3. Also as La. Code Crim. Pro. art. 533 provides:
A motion to quash an indictment by a grand jury may also be based on one or more of the following grounds:

(1) The manner of selection of the general venire, the grand jury venire, or the grand jury was illegal.

(2) An individual grand juror was not qualified under Article 401.

(3) A person, other than a grand juror, was present while the grand jurors were deliberating or voting, or an unauthorized person was present when the grand jury was examining a witness.

(4) Less than nine grand jurors were present when the indictment was found.

(5) The indictment was not endorsed "a true bill," or the endorsement was not signed by the foreman of the grand jury.

Again, this would provide multiple bases for quashing the indictment against Mr. CLIENT.
4. The indictment does not provide Mr. CLIENT with a full understanding of nature and cause of the crime charged against him in violation of Art. 1, Sec. 13 of the Louisiana Constitution, nor does it recite details of offense that must be provided. State v. Legendre, 362 So. 2d 570, 571 (La. 1978); State v. Sonnier, 379 So. 2d 1336 (La. 1979). For example, it gives no notice of how the death penalty may be justified.
5. The question of notice is not only a matter of state law. As a matter of due process, the prosecution must "inform[] appellant what was intended to have been charged and what he must be prepared to meet." United States v. Holcomb, 797 F.2d 1320, 1326 (5th Cir. 1986); accord Lankford v. Idaho, 500 U.S. 110, 111 S. Ct. 1723, 114 L. Ed. 2d 173 (1991) (failure to give notice of the death penalty unconstitutional); United States v. Kurka, 818 F.2d 1427, 1431 (9th Cir. 1987). The federal courts have therefore held consistently that an indictment must contain all facts and elements of the alleged offense necessary to inform the accused of the charge so that the accused can fully prepare his defense. See, e.g., Hamling v. United States, 418 U.S. 87, 117 (1974) (citing Hagner v. United States, 285 U.S. 427, 52 S. Ct. 417, 76 L. Ed. 861 (1932), & United States v. Debrow, 346 U.S. 374, 74 S. Ct. 113, 98 L. Ed. 92 (1953)); United States v. Hayes, 775 F.2d 1279, 1282 (4th Cir. 1985) (indictment must charge all essential elements and facts of offense to enable defendant to prepare defense); United States v. Fesler, 781 F.2d 384, 391 (5th Cir. 1986), cert. denied, 106 S. Ct. 1977 (1986).
1A superficial interpretation of the law makes it difficult for the accused to file a meaningful challenge to an indictment, since it might seem on cursory review that the accused is severely limited in what he or she may do to review the propriety of actions that go on behind the closed doors of the Grand Jury. The Code states, for example:

A. Members of the grand jury, all other persons present at a grand jury meeting, and all persons having confidential access to information concerning grand jury proceedings, shall keep secret the testimony of witnesses and all other matters occurring at, or directly connected with, a meeting of the grand jury.
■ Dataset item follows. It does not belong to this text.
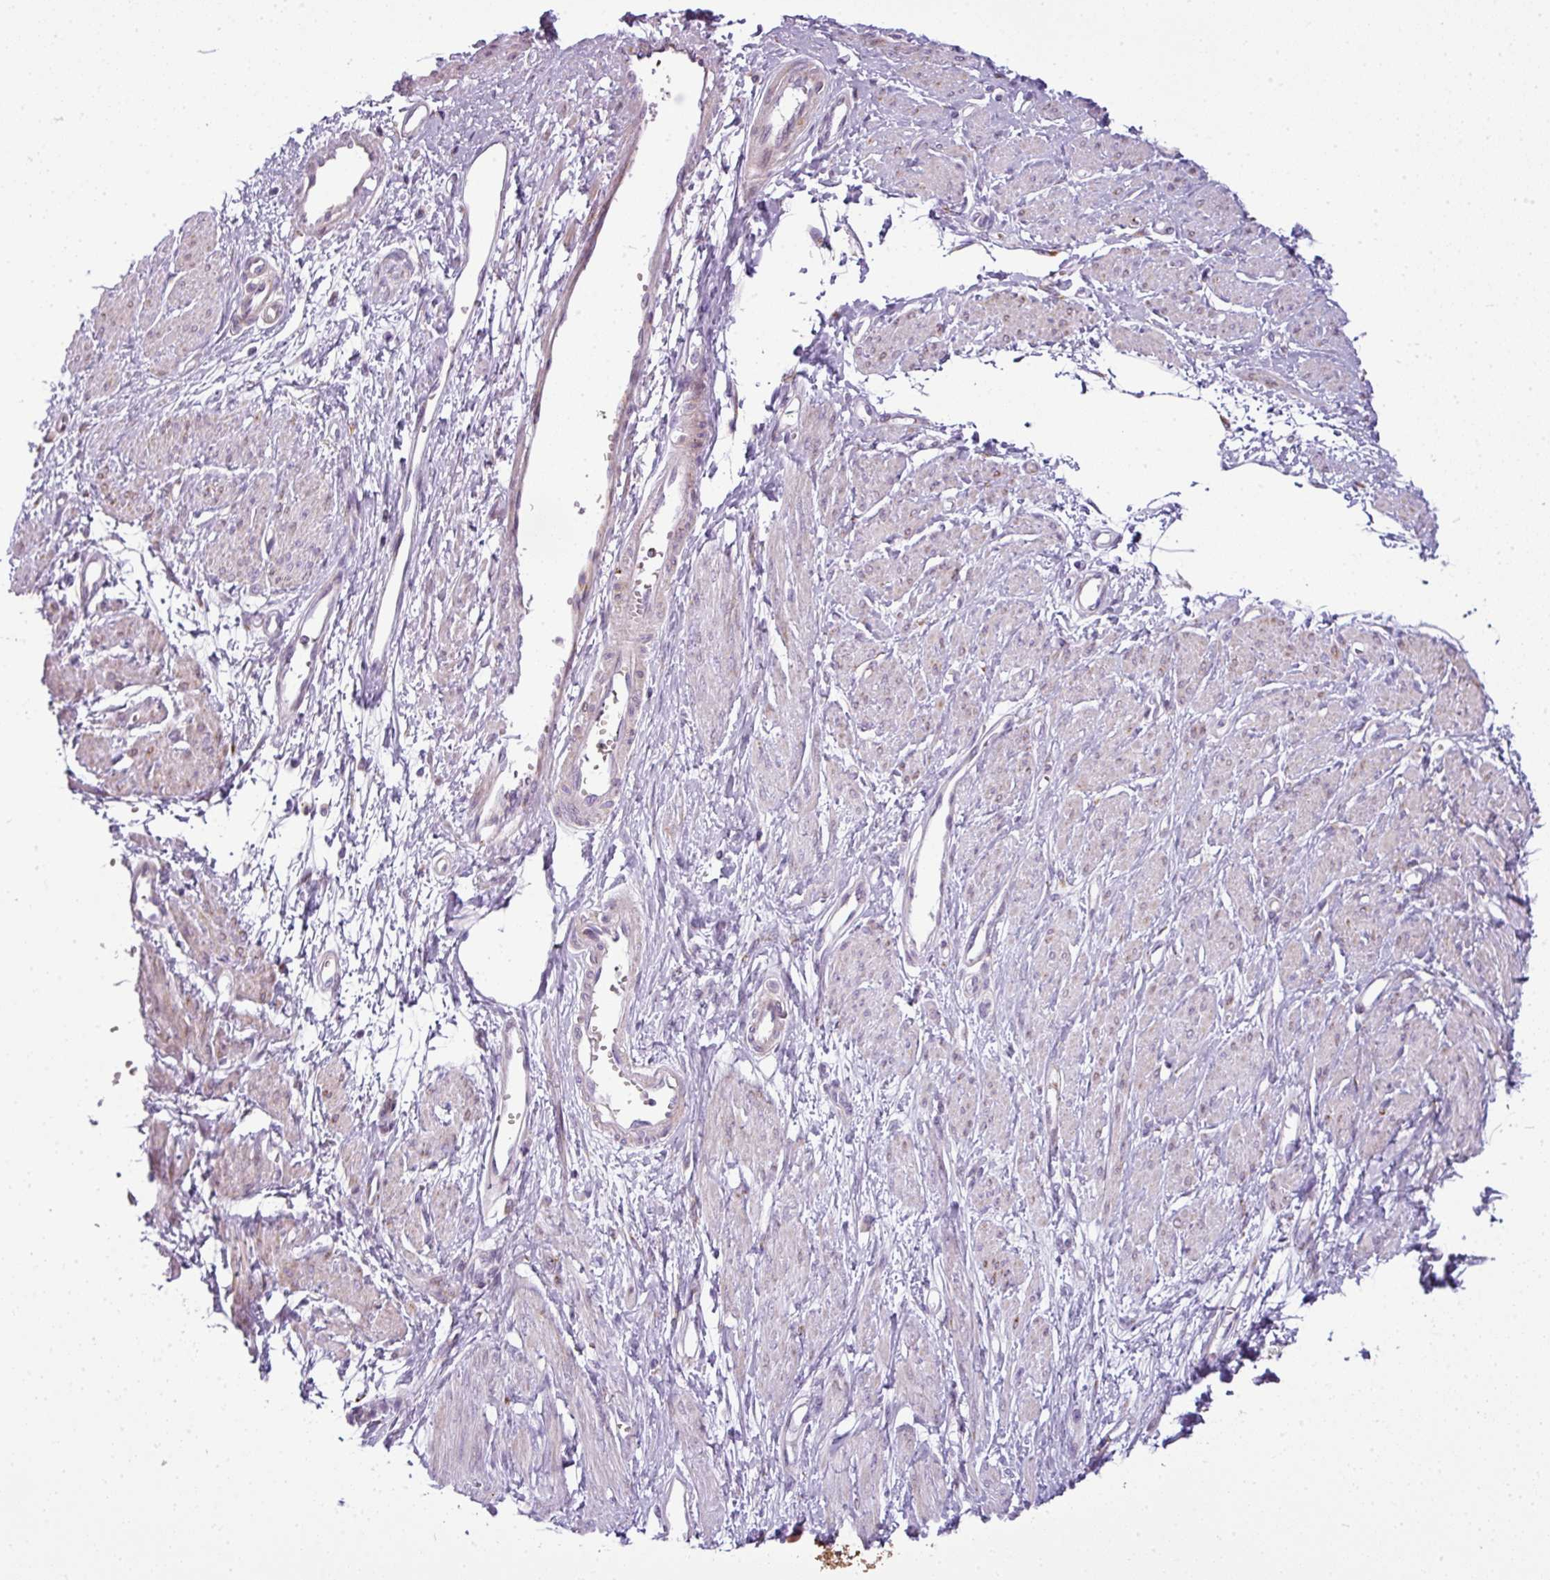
{"staining": {"intensity": "negative", "quantity": "none", "location": "none"}, "tissue": "smooth muscle", "cell_type": "Smooth muscle cells", "image_type": "normal", "snomed": [{"axis": "morphology", "description": "Normal tissue, NOS"}, {"axis": "topography", "description": "Smooth muscle"}, {"axis": "topography", "description": "Uterus"}], "caption": "An immunohistochemistry (IHC) micrograph of benign smooth muscle is shown. There is no staining in smooth muscle cells of smooth muscle. (Stains: DAB immunohistochemistry with hematoxylin counter stain, Microscopy: brightfield microscopy at high magnification).", "gene": "ANKRD18A", "patient": {"sex": "female", "age": 39}}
However, after the indictment, such persons may reveal statutory irregularities in grand jury proceedings to defense counsel, the attorney general, the district attorney, or the court, and may testify concerning them. Such persons may disclose testimony given before the grand jury, at any time when permitted by the court, to show that a witness committed perjury in his testimony before the grand jury. A witness may discuss his testimony given before the grand jury with counsel for a person under investigation or indicted, with the attorney general or the district attorney, or with the court.

La. Code Cr. Pro. Art. 434. For reasons that the defense has detailed in other motions, the alleged secrecy of the Grand Jury is maintained in violation of the Constitution. However, the defense does not wish to investigate fully the issues that must be litigated under this motion without first receiving this Court's permission. Therefore, this is of necessity a very preliminary motion on this subject.